#### Records for this task
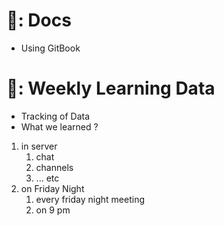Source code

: # 📄: Docs

- Using GitBook

# 🧠: Weekly Learning Data

- Tracking of Data
- What we learned ?
1. in server
   1. chat
   2. channels
   3. ... etc
2. on Friday Night
   1. every friday night meeting
   2. on 9 pm
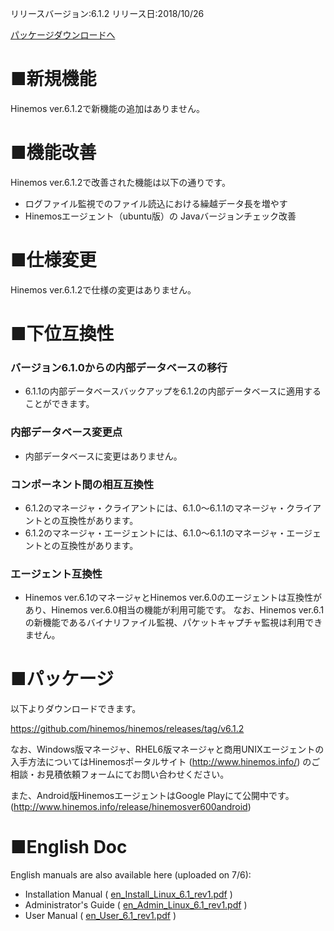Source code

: リリースバージョン:6.1.2
リリース日:2018/10/26

[パッケージダウンロードへ](#packages)

# ■新規機能

Hinemos ver.6.1.2で新機能の追加はありません。

# ■機能改善

Hinemos ver.6.1.2で改善された機能は以下の通りです。

- ログファイル監視でのファイル読込における繰越データ長を増やす
- Hinemosエージェント（ubuntu版）の Javaバージョンチェック改善

# ■仕様変更

Hinemos ver.6.1.2で仕様の変更はありません。

# ■下位互換性

### バージョン6.1.0からの内部データベースの移行

- 6.1.1の内部データベースバックアップを6.1.2の内部データベースに適用することができます。

### 内部データベース変更点

- 内部データベースに変更はありません。

### コンポーネント間の相互互換性

- 6.1.2のマネージャ・クライアントには、6.1.0～6.1.1のマネージャ・クライアントとの互換性があります。
- 6.1.2のマネージャ・エージェントには、6.1.0～6.1.1のマネージャ・エージェントとの互換性があります。

### エージェント互換性

- Hinemos ver.6.1のマネージャとHinemos ver.6.0のエージェントは互換性があり、Hinemos ver.6.0相当の機能が利用可能です。
なお、Hinemos ver.6.1の新機能であるバイナリファイル監視、パケットキャプチャ監視は利用できません。

# ■パッケージ <a name="packages"/>

以下よりダウンロードできます。

https://github.com/hinemos/hinemos/releases/tag/v6.1.2

なお、Windows版マネージャ、RHEL6版マネージャと商用UNIXエージェントの入手方法についてはHinemosポータルサイト (http://www.hinemos.info/) のご相談・お見積依頼フォームにてお問い合わせください。

また、Android版HinemosエージェントはGoogle Playにて公開中です。
(http://www.hinemos.info/release/hinemosver600android)

# ■English Doc <a name="eng"/>

English manuals are also available here (uploaded on 7/6):

- Installation Manual ( [en_Install_Linux_6.1_rev1.pdf](https://github.com/hinemos/hinemos/releases/download/v6.1.1/en_Install_Linux_6.1_rev1.pdf) )
- Administrator's Guide ( [en_Admin_Linux_6.1_rev1.pdf](https://github.com/hinemos/hinemos/releases/download/v6.1.1/en_Admin_Linux_6.1_rev1.pdf) )
- User Manual ( [en_User_6.1_rev1.pdf](https://github.com/hinemos/hinemos/releases/download/v6.1.1/en_User_6.1_rev1.pdf) )
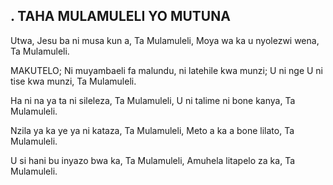 ## . TAHA MULAMULELI YO MUTUNA

Utwa, Jesu ba ni musa kun a, Ta Mulamuleli,
Moya wa ka u nyolezwi wena, Ta Mulamuleli.

MAKUTELO;
Ni muyambaeli fa malundu, ni latehile kwa munzi;
U ni nge U ni tise kwa munzi, Ta Mulamuleli.


Ha ni na ya ta ni sileleza, Ta Mulamuleli,
U ni talime ni bone kanya, Ta Mulamuleli.


Nzila ya ka ye ya ni kataza, Ta Mulamuleli,
Meto a ka a bone lilato, Ta Mulamuleli.


U si hani bu inyazo bwa ka, Ta Mulamuleli,
Amuhela litapelo za ka, Ta Mulamuleli.

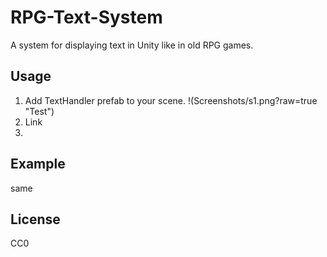# RPG-Text-System
A system for displaying text in Unity like in old RPG games.

## Usage

1. Add TextHandler prefab to your scene.
	!(Screenshots/s1.png?raw=true "Test")
2. Link 
3. 

## Example

same

## License
CC0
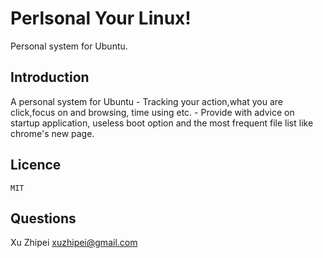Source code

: Perlsonal Your Linux!
========
Personal system for Ubuntu.

Introduction
--------
A personal system for Ubuntu
	- Tracking your action,what you are click,focus on and browsing, time using etc.
	- Provide with advice on startup application, useless boot option and the most frequent file list like chrome's new page.
	

Licence
--------
	MIT

Questions
--------
Xu Zhipei <xuzhipei@gmail.com>
	

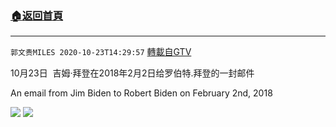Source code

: ﻿###  [:house:返回首頁](https://github.com/ourhimalayas/txt)
---

`郭文贵MILES 2020-10-23T14:29:57` [轉載自GTV](https://gtv.org/web/#/UserInfo/5e596957357cc612d35a8044)

10月23日  吉姆·拜登在2018年2月2日给罗伯特.拜登的一封邮件

An email from Jim Biden to Robert Biden on February 2nd, 2018

![](https://filegroup.gtv.org/cdn-cgi/image/width=600/https://filegroup.gtv.org/group4/default/20201023/14/29/0/833040fa532f17d80a2c02ed5a471ef4.jpeg)
![](https://filegroup.gtv.org/cdn-cgi/image/width=600/https://filegroup.gtv.org/group4/default/20201023/14/29/0/0ff5a3a5b1b72563dcb89cf509f6c93b.jpeg)
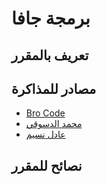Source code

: # برمجة جافا

## تعريف بالمقرر

## مصادر للمذاكرة

- [Bro Code](https://www.youtube.com/watch?v=23HFxAPyJ9U&list=PLZPZq0r_RZOOj_NOZYq_R2PECIMglLemc)
- [محمد الدسوقي](https://www.youtube.com/watch?v=FbviMTJ_vP8&list=PL1DUmTEdeA6K7rdxKiWJq6JIxTvHalY8f)
- [عادل نسيم](https://www.youtube.com/watch?v=mNvJipMTKSM&list=PLCInYL3l2AajYlZGzU_LVrHdoouf8W6ZN)

## نصائح للمقرر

#### Description of the task
Your answer must be the lines from the one with "## تعريف بالمقرر" through the last line of the data, repeated exactly and with nothing else.

#### Solved exercise
## تعريف بالمقرر

## مصادر للمذاكرة

- [Bro Code](https://www.youtube.com/watch?v=23HFxAPyJ9U&list=PLZPZq0r_RZOOj_NOZYq_R2PECIMglLemc)
- [محمد الدسوقي](https://www.youtube.com/watch?v=FbviMTJ_vP8&list=PL1DUmTEdeA6K7rdxKiWJq6JIxTvHalY8f)
- [عادل نسيم](https://www.youtube.com/watch?v=mNvJipMTKSM&list=PLCInYL3l2AajYlZGzU_LVrHdoouf8W6ZN)

## نصائح للمقرر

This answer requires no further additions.